Chris Hall bio photo

Chris Hall

Principal Technical Consultant

PolarCloudsUK Chris LinkedIn Github
Chris Hall Nutanix Certified Master - Multicloud Infrastructure 6 Chris Hall VMware vExpert 2024 Chris Hall VMware vExpert NSX 2023 Chris Hall Nutanix Certified Professional - Multicloud Infrastructure 6 Chris Hall Nutanix Certified Professional - Unified Storage 6 Chris Hall VMware vExpert 2023 Chris Hall VMware vExpert 2022

Nutanix CE HBA Passthrough With the demise of the free edition of VMware ESXi as per VMware KB2107518, what better time to give the free Nutanix Community Edition a test drive instead?

When Community Edition was being developed, certain choices were made to ensure Community Edition (CE) compatibility with the widest range of hardware possible, one of which was the virtualisation of the storage controller - also known as a Host Bus Adapter (HBA) - by the hypervisor, in CE’s case Nutanix AHV.

The downside of this compatibility choice is CE’s storage I/O is not as performant as the enterprise versions of Nutanix AOS. This post attempts to address that difference and (when using the correct hardware) reconfigure CE to match the storage performance its enterprise sibling.

Overview

Quick Refresher

As discussed in a previous post, Nutanix AOS employs a Control VM (CVM) to manage the operation of a cluster. Every node (aka host in VMware parlance) in a Nutanix cluster houses and runs a CVM.

Along with cluster management, configuration and other duties, the CVM directly manages the local storage contained in the node that it is running on. In the enterprise version of AOS it is able to do this via PCI passthrough of the storage controller to the CVM:

Node Architecture

Find out more at the Nutanix Bible Book of Basics.

Hardware Requirements

OK, so how do we go about this? First off, we need to ensure that our CE node is using different storage controllers for its hypervisor boot and its user VM storage.

::::::::

• _APPLY WHAT YOU READ_:
a) Condense the paragraph in the Nutanix CE passthrough post that opens with "When Community Edition was being developed" into a shorter version that keeps its main facts.
b) Quote the Nutanix CE passthrough post word for word between "Quick Refresher" and "Book of Basics.", inclusive.

• _DATASET CONTENT_:
::::::::

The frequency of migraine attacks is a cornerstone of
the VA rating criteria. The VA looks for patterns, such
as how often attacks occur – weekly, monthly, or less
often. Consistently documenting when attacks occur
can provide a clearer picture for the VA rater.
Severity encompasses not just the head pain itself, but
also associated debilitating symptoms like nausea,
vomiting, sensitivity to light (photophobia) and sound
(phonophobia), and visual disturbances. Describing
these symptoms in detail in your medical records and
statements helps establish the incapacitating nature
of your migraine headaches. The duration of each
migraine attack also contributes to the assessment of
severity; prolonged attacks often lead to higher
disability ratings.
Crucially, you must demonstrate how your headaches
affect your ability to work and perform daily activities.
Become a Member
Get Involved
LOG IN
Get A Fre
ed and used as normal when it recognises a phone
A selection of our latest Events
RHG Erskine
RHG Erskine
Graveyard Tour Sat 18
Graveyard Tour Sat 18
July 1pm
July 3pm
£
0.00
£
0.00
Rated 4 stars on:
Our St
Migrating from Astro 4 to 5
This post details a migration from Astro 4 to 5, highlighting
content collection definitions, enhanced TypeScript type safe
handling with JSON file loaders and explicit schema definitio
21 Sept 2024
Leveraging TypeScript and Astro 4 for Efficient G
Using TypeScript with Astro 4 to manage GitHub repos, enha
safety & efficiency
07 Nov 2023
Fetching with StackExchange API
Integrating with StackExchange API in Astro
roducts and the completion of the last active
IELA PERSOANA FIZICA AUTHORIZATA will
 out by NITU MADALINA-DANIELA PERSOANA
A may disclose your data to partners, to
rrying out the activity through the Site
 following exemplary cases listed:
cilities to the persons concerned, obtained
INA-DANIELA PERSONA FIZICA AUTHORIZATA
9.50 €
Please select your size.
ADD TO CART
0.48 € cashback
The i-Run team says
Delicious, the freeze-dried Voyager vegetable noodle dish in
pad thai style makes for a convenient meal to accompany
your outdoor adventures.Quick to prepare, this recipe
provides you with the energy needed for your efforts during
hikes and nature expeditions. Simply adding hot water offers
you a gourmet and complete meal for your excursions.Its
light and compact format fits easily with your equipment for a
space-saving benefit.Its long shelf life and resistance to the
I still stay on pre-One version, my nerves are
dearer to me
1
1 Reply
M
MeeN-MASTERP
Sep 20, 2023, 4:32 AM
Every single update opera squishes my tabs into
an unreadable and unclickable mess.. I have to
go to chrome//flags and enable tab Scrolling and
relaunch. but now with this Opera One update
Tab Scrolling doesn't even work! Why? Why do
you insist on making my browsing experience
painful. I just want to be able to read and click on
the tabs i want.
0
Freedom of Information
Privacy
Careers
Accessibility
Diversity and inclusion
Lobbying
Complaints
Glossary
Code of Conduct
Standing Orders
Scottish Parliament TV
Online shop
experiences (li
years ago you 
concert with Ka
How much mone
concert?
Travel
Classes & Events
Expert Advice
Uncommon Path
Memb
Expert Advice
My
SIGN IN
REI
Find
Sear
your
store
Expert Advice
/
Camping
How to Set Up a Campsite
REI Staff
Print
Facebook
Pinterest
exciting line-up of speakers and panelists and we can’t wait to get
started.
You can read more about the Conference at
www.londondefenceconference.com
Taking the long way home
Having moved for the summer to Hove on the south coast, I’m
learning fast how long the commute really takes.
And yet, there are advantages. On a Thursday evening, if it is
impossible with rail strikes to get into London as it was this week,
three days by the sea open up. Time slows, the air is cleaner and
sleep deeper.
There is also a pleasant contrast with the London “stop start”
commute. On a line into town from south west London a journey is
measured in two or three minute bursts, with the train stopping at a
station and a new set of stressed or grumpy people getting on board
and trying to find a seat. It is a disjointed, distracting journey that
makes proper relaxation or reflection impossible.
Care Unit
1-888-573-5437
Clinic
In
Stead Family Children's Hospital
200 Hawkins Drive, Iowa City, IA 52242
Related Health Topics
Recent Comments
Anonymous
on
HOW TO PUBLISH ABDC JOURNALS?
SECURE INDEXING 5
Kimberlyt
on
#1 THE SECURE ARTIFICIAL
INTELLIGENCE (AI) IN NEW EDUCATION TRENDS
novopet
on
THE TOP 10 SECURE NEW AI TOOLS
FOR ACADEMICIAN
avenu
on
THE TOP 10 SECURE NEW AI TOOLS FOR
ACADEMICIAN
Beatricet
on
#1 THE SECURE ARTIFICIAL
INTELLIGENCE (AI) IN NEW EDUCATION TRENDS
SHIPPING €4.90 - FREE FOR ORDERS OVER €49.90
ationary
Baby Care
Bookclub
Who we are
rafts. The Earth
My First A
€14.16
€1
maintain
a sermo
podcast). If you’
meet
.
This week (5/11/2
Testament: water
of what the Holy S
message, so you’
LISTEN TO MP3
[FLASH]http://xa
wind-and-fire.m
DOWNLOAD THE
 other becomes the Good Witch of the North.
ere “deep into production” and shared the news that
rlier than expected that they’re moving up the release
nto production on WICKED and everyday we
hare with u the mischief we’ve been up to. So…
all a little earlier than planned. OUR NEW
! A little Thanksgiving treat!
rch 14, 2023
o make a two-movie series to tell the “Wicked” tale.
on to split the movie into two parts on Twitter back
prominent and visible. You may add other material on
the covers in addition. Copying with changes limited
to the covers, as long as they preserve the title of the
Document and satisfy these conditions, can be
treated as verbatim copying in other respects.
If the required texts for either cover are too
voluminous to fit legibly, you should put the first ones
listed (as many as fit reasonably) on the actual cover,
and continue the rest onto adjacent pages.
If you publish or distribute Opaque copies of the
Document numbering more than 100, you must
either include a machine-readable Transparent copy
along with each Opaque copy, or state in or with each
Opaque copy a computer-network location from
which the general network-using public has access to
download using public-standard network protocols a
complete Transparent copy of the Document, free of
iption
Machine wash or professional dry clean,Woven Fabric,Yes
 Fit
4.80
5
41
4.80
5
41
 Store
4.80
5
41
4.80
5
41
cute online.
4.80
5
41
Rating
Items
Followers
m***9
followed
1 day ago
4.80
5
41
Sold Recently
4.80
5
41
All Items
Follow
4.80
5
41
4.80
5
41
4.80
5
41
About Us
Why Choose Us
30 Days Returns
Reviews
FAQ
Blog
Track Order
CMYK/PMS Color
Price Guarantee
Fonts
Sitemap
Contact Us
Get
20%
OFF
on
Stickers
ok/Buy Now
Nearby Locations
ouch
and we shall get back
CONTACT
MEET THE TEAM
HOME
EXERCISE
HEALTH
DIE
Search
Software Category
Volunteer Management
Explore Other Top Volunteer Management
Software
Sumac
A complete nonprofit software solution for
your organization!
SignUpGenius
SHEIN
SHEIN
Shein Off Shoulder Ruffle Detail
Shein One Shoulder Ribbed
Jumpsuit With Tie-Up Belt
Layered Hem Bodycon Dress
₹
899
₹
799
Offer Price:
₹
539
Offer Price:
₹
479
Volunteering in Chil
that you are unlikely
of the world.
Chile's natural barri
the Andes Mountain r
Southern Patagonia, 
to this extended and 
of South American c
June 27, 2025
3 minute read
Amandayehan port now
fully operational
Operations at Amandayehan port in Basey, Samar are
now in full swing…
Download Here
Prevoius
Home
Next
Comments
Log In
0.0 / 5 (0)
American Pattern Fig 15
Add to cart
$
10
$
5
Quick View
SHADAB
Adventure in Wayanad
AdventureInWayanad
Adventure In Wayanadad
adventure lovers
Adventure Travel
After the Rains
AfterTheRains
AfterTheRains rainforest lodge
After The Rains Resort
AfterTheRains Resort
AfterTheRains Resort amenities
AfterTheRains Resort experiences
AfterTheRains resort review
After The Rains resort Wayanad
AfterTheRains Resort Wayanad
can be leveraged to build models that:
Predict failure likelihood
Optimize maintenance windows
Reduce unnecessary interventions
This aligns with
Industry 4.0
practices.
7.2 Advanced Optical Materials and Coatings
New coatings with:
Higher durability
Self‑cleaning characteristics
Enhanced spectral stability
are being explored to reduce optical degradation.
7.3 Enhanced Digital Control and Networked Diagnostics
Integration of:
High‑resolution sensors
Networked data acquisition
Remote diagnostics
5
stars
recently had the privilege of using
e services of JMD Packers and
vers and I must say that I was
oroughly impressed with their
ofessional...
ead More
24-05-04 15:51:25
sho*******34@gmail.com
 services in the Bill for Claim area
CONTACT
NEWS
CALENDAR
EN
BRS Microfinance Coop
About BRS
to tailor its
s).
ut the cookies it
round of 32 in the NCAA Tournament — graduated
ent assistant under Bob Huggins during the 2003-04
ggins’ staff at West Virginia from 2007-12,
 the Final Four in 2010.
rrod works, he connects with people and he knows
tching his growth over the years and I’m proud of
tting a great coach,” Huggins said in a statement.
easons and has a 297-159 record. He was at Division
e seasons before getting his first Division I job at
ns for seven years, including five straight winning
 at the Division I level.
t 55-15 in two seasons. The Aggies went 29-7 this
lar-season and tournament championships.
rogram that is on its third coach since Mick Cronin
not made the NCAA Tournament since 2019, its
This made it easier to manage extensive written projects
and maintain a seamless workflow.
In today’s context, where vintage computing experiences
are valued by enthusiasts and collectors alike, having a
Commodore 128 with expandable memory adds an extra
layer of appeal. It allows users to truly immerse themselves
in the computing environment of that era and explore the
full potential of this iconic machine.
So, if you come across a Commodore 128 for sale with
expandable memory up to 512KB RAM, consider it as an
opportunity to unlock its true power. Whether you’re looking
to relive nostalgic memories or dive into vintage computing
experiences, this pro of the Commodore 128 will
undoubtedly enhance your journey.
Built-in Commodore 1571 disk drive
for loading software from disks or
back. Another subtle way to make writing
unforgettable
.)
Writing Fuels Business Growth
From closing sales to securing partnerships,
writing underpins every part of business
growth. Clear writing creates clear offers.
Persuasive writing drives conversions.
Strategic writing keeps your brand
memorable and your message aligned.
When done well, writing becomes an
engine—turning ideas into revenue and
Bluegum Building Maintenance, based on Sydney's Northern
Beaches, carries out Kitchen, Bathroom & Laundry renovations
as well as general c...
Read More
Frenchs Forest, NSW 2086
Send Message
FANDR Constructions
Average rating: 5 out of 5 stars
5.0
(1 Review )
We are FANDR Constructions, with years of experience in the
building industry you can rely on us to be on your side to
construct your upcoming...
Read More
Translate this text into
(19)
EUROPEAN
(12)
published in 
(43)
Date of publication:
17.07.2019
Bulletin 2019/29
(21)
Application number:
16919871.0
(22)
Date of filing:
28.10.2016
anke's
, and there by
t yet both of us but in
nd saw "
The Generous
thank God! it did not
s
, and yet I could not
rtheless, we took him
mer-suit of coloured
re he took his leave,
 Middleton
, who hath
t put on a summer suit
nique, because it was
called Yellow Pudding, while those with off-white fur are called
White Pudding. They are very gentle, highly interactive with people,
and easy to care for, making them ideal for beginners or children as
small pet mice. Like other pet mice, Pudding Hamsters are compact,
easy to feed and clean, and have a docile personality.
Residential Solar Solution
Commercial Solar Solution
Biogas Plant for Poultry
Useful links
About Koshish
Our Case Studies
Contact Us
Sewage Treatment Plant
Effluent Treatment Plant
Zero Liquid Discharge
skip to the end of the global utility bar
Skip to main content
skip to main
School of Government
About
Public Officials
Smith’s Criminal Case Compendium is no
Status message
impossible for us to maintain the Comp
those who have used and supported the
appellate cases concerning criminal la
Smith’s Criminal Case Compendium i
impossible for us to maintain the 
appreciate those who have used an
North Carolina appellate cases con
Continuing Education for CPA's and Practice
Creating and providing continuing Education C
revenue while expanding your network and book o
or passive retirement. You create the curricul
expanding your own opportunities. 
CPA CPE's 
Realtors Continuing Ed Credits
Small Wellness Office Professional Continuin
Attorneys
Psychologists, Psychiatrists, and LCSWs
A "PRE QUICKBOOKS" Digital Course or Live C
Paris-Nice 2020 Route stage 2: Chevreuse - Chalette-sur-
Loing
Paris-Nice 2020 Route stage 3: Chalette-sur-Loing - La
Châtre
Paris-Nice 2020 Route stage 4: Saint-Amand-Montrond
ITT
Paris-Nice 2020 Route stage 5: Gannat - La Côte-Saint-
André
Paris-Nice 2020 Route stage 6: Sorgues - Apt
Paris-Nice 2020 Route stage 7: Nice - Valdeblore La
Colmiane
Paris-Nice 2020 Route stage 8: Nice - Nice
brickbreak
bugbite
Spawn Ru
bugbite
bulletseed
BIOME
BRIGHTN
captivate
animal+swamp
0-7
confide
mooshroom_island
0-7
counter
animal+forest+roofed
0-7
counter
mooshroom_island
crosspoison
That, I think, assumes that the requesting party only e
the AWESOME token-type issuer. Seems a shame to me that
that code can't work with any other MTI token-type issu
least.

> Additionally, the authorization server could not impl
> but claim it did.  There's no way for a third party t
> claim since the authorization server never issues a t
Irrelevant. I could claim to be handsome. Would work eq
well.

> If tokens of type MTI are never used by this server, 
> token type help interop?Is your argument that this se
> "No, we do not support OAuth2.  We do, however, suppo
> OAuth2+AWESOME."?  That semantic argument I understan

::::::::

• _LIST OF ANSWERS_:
a) To make Community Edition (CE) work with as much hardware as possible, its developers had the hypervisor, Nutanix AHV, virtualize the storage controller, also called the Host Bus Adapter (HBA).

b)
Quick Refresher

As discussed in a previous post, Nutanix AOS employs a Control VM (CVM) to manage the operation of a cluster. Every node (aka host in VMware parlance) in a Nutanix cluster houses and runs a CVM.

Along with cluster management, configuration and other duties, the CVM directly manages the local storage contained in the node that it is running on. In the enterprise version of AOS it is able to do this via PCI passthrough of the storage controller to the CVM:

Node Architecture

Find out more at the Nutanix Bible Book of Basics.